# Supplied passage
+++++

[logs] Re: regex-less parsing of messages

From: Rainer Gerhards (rgerhards@private)
Date: Thu Dec 08 2005 - 23:48:12 PST


Well,

I didn't jump on this thread because I do not have a method that would
relief me of knowing how to parse. If I see how things have evolved now,
my information might be helpful anyhow. In my paper

http://www.monitorware.com/en/workinprogress/nature-of-syslog-data.php

I describe how to use patterns/templates for raw logs that translates
them into "higher-level" objects. These higher level objects are
generalized. The analysis algorithm works on them. So while you still
need to know the lower level formats, it is much easier to adopt to
changing formats and new devices - at least in theory. We are currently
implementing this approach in a product. When I have some experience
from the outcome, I can report (if there is interest in that).

I personally believe it is not possible - with current technology - to
process logs without knowledge of their format. But maybe (hopefully ;))
I am wrong. I am most interested in any generic approach.

+++++

Copy the mailing-list post from "I describe how" to "maybe (hopefully ;))", replacing "analysis algorithm" with "matching algorithm". The lines after this sentence are separate material and have no connection to the mailing-list post.

# Supplied data
+++++

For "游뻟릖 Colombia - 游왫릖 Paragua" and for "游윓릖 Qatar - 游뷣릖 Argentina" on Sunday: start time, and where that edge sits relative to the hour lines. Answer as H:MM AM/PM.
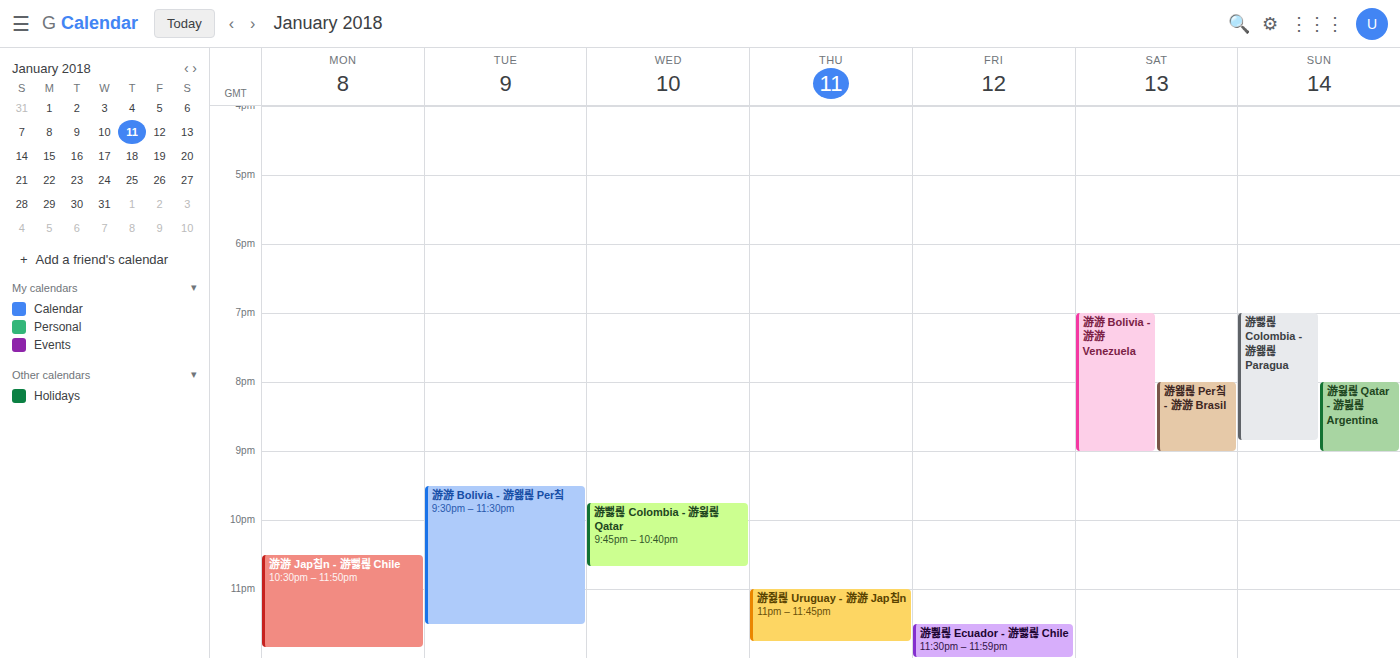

+++++

# Full response
I describe how to use patterns/templates for raw logs that translates
them into "higher-level" objects. These higher level objects are
generalized. The matching algorithm works on them. So while you still
need to know the lower level formats, it is much easier to adopt to
changing formats and new devices - at least in theory. We are currently
implementing this approach in a product. When I have some experience
from the outcome, I can report (if there is interest in that).

I personally believe it is not possible - with current technology - to
process logs without knowledge of their format. But maybe (hopefully ;))